Immortality is the desired state of not dieing permanently.

The only two options.

Just The Facts

  1. Humans have been obsessed with immortality since the discovery of the inevitability of a cold, all-encompassing, dark, lonely death.
  2. Much of popular fiction, religion and mythology therefore revolves around becoming immortal.
  3. Recent studies show that immortality might not be worth it.
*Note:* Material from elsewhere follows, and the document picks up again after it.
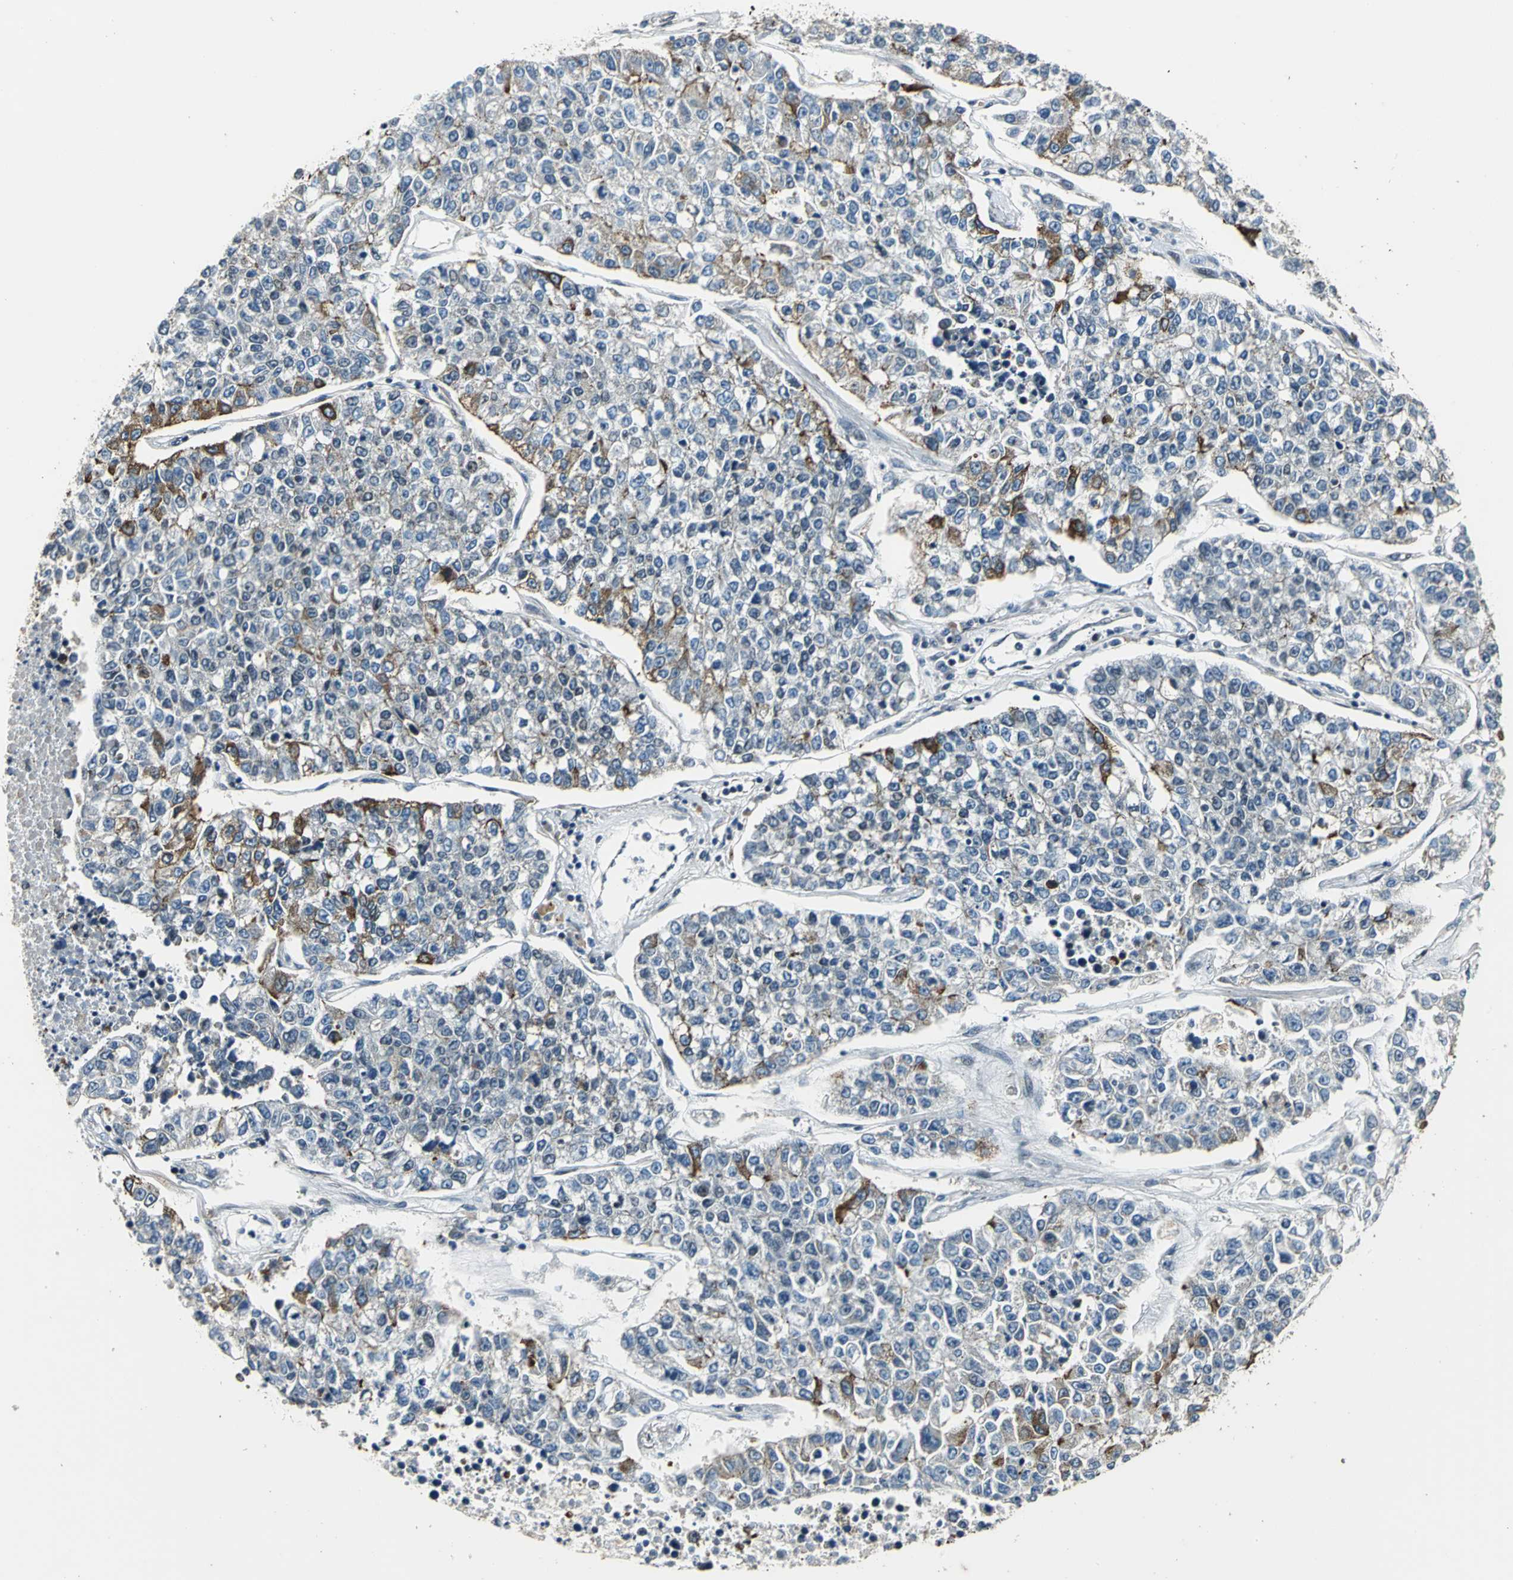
{"staining": {"intensity": "strong", "quantity": "<25%", "location": "cytoplasmic/membranous"}, "tissue": "lung cancer", "cell_type": "Tumor cells", "image_type": "cancer", "snomed": [{"axis": "morphology", "description": "Adenocarcinoma, NOS"}, {"axis": "topography", "description": "Lung"}], "caption": "Human lung cancer stained for a protein (brown) displays strong cytoplasmic/membranous positive staining in approximately <25% of tumor cells.", "gene": "BRIP1", "patient": {"sex": "male", "age": 49}}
Immortality in Early Media

The Epic of Gilgamesh is one of the earliest known instances of a quest for immortality. Gilgamesh, two-thirds god, mostly king, grows bored with boning other men's wives, and so decides to go to the Forest of Cedars, defeat the guardian monster Humbaba, and cut down the giant cedar out of pure ennui. Unfortunately, he pisses off a goddess by not sleeping with her, so his friend Enkidu dies. Gilgamesh realizes that he could die as well, and goes on another quest for immortality. Gilgamesh spends most of his life searching for immortality, but the minute he finds it (in the form of a flower), the plant gets eaten by a snake. Gilgamesh learns two valuable lessons; life is fleeting and snakes are evil.

Adam, Eve and Snake

Every goddamn time.

Immortality in Recent Fiction

Recently, immortality has come under fire from the media for having the capacity to suck. 'Symptoms' of immortality include the deaths of loved ones, the universe fading out of existence, loneliness, bitterness, a feeling of inevitibility, and the realization that you are an old creepy man in a body that hasn't changed for centuries checking out innocent young girls.

Twilight Romance

Exhibit A.

The idea of immortality being a bad thing was summed up most completely by the philosopher Freddy Mercury in his thesis "Who Wants to Live Forever." Since then, popular culture has portrayed more and more of the down side of invulnerability and immortality, things that don't exist. This leaves us only to wonder what those people in positions of power are discouraging us from. Unless they know something we don't.

Immortality in Real Life

Immortality does occur in reality, in three different ways;

  1. Cyclical Immortality, practiced by Turritopsis nutricula, a jellyfish. After becoming a sexually mature adult, Turritopsis nutricula can transform itself back into a child and live again and again. It is functionally immortal, but very boring.
  2. Spiritual Immortality, or "sucker's immortality". This stems from the idea that there is eternal life after death, the problem being, you have to life a good full life beforehand. This is also a boring option.
  3. Hypothetical Immortality, or "Fame". This is immortality for pussies, in that you don't actually live forever, in fact you die. The difference is just that people remember you if you're famous. This theory is depressing in that genocidal maniacs get immortality, but average Joe six-pack's get nothing.